Fractures of the distal femur are severe injuries that present many clinical challenges to the orthopedic surgeon. These fractures are often unstable and comminuted and tend to occur in elderly or multiply injured patients. For long, gold standard treatment modality for fixation of the distal femur fractures was angle blade plate, compression screw, and side plate devices such as dynamic condylar screw. Insertion of blade plates is technically demanding Nowadays, anatomically contoured locking plates and locking screws are being used more commonly for surgical fixation during distal femur fractures.

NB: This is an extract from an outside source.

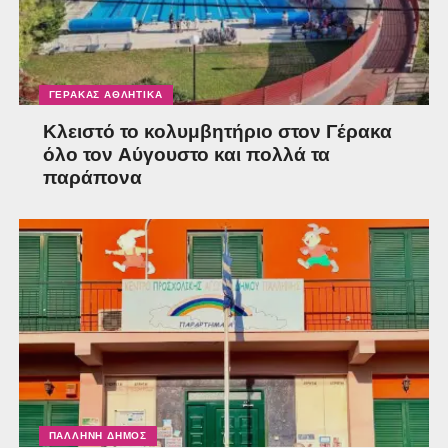
ΓΈΡΑΚΑΣ ΑΘΛΗΤΙΚΆ
Κλειστό το κολυμβητήριο στον Γέρακα
όλο τον Αύγουστο και πολλά τα
παράπονα
ΠΑΛΛΉΝΗ ΔΉΜΟΣ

Distal femur locking plate is still the way forward for treating distal femur fractures. Positive results have been published by researchers with implants such as distal femur nail, dynamic condylar screw, and even addition of a medial plate to a distal femur locking plate for treating distal femur fractures.

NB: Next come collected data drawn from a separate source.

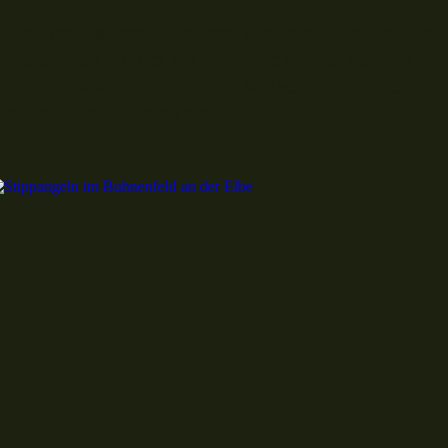
Ha! Nach Jahren bin ich mal wieder auf den Trichter
gekommen mit der 4m Stipprute anzusitzen, um
frisches Maismehl in einem Wolkenfutter zu testen,
dabei habe ich neben den...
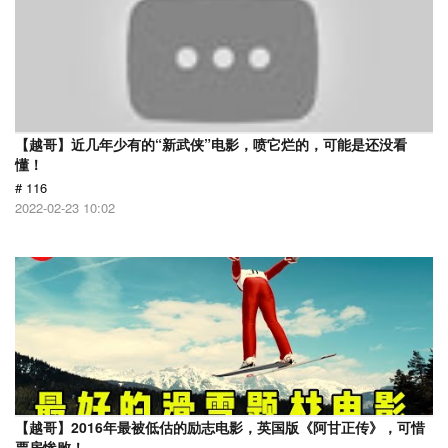
【越哥】近几年少有的“新武侠”电影，喷它烂的，可能是还没看
懂！
# 116
2022-02-23 10:02
【越哥】2016年最被低估的励志电影，英国版《阿甘正传》，可惜
票房惨败！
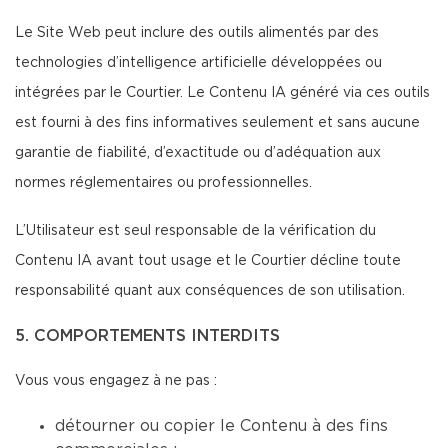
Le Site Web peut inclure des outils alimentés par des
technologies d’intelligence artificielle développées ou
intégrées par le Courtier. Le Contenu IA généré via ces outils
est fourni à des fins informatives seulement et sans aucune
garantie de fiabilité, d’exactitude ou d’adéquation aux
normes réglementaires ou professionnelles.
L’Utilisateur est seul responsable de la vérification du
Contenu IA avant tout usage et le Courtier décline toute
responsabilité quant aux conséquences de son utilisation.
5. COMPORTEMENTS INTERDITS
Vous vous engagez à ne pas :
détourner ou copier le Contenu à des fins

At present, the surgical treatment of distal femoral fractures is mainly through the lateral approach and anterolateral approach.

Quick Detail:
· Medical Class: Class III
· Model Number: 1512/1513
· Brand: Gather
· Spe:3-9 Holes
· Certificates: CE/ISO13485
· Material: Titanium
· MOQ:1 PC
· 3 Year Warranty

While intramedullary nails are well suited to fix extramedullary and simple articular fractures (C1), plates can also be used to treat complex articular fractures. Nevertheless, any displaced articular fracture component must still be anatomically reduced by an open approach and fixed with absolute stability. Fracture fixation was predominantly with anatomical periarticular locking plates, and a smaller number of retrograde intramedullary nails. Whilst this reflects the current literature, with the role of locking plates expanding as the technology evolves, studies supporting both methods of fixation have been published.